* [The problem] Return each line of the records with nothing changed, pictures excepted.

* [Data for processing]
* * * *

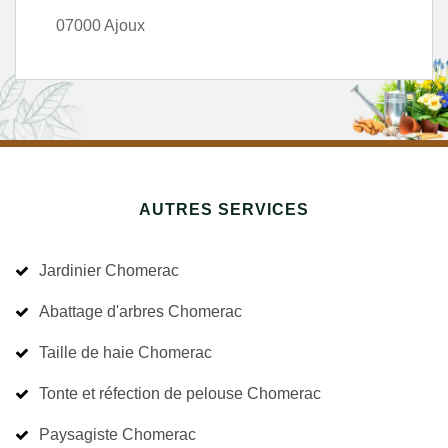
07000 Ajoux
AUTRES SERVICES
Jardinier Chomerac
Abattage d'arbres Chomerac
Taille de haie Chomerac
Tonte et réfection de pelouse Chomerac
Paysagiste Chomerac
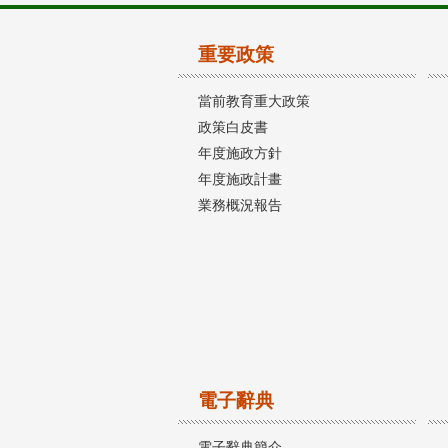
重要政策
當前教育重大政策
政策白皮書
年度施政方針
年度施政計畫
業務概況報告
電子辭典
電子辭典簡介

* * * *

* [Exercise answer]
07000 Ajoux
AUTRES SERVICES
Jardinier Chomerac
Abattage d'arbres Chomerac
Taille de haie Chomerac
Tonte et réfection de pelouse Chomerac
Paysagiste Chomerac
重要政策
當前教育重大政策
政策白皮書
年度施政方針
年度施政計畫
業務概況報告
電子辭典
電子辭典簡介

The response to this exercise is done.